* _Work task_:
In the article on bias in NIH grant review, change "clinical trials" to "drug trials" and give back the passage starting at "Antonio Scarpa, director" and ending at "are intrinsically expensive.".

* _Quoted passage_:
Even scientists are only human, and their biases mar the system used by the National Institutes of Health to evaluate grant proposals, according to an analysis by a researcher at the University of Texas’ M.D. Anderson Cancer Center.
The article, by Valen E. Johnson, a professor of biostatistics, appeared July 29 in the Proceedings of the National Academy of Sciences. It comes as the NIH plans changes in the way it does peer review (The Chronicle, June 9).
But the new analysis makes recommendations that may not be achieved by the proposed changes.
Mr. Johnson evaluated data from reviews of nearly 19,000 proposals that the NIH received in 2005. The reviews were performed by 14,000 individuals. Following standard procedure, each grant proposal was read by a few people on a committee. Then, after discussion among the full group, known as a study section, it received scores from all of the members. The scores were used to determine which proposals received funds.
Mr. Johnson found that the biases of those few actual readers can influence the votes of other members. If the readers tended to give scores more favorable than those of the other reviewers, then the proposals they read were more likely to receive grants, he reported. Correcting for those individual tendencies would change one-fifth to one-fourth of the decisions about which proposals receive financing.
The influence of bias was most severe, Mr. Johnson said, for proposals that received scores near the line separating those that received funds from those that did not.
He suggested that for proposals near that border, reviewers should take into account the dollar amount requested, and reject the more expensive ones. “If they did that,” he said, “they could fund more proposals than they do now.” Such a step would also encourage researchers to request less money, he argued, thereby increasing further the number of grants the NIH could provide.
Antonio Scarpa, director of the NIH’s Center for Scientific Review, which runs the review process for 70 percent of the agency’s grant applications, said Mr. Johnson’s analysis provided good ideas but “is not a silver bullet.” He objected to the idea of considering the amount of money requested, because some studies, like clinical trials, are intrinsically expensive.
Mr. Scarpa said one of the proposed changes, to have each study section rank the various applications, could take care of some of Mr. Johnson’s concerns, since direct comparisons between borderline applications could help the stronger ones prevail.

* _Supplied material_:
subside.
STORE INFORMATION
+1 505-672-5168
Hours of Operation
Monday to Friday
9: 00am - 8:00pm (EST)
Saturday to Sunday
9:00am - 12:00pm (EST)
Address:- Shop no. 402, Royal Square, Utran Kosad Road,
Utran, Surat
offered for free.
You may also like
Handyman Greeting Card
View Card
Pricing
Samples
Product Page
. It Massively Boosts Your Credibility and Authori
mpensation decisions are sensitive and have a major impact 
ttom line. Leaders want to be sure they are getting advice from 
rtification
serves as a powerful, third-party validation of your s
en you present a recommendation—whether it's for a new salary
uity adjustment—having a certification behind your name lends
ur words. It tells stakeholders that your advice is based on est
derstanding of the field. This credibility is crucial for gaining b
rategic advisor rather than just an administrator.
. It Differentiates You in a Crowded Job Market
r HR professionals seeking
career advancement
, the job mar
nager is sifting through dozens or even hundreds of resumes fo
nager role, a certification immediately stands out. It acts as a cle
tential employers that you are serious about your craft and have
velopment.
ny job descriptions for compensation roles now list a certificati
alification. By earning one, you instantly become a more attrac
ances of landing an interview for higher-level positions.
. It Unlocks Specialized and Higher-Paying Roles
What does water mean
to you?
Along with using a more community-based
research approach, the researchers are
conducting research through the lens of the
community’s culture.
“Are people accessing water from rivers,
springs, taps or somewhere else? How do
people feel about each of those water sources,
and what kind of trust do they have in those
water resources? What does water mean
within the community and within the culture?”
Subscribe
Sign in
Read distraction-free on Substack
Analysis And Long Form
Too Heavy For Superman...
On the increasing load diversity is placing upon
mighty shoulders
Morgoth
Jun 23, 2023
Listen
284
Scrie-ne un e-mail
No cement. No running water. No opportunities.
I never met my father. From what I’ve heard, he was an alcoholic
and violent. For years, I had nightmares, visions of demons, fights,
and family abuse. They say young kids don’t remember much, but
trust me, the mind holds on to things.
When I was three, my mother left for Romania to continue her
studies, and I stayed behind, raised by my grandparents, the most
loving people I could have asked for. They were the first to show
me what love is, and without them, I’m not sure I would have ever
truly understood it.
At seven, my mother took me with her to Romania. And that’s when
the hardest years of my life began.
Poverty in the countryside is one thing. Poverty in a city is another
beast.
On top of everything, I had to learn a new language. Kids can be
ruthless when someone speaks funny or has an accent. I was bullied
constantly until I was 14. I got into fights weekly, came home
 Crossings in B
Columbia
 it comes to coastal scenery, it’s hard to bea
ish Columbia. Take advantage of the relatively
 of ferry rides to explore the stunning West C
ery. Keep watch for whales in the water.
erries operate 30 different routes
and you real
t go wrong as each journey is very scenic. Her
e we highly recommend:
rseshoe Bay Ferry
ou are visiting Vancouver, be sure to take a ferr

* _Task response_:
Antonio Scarpa, director of the NIH’s Center for Scientific Review, which runs the review process for 70 percent of the agency’s grant applications, said Mr. Johnson’s analysis provided good ideas but “is not a silver bullet.” He objected to the idea of considering the amount of money requested, because some studies, like drug trials, are intrinsically expensive.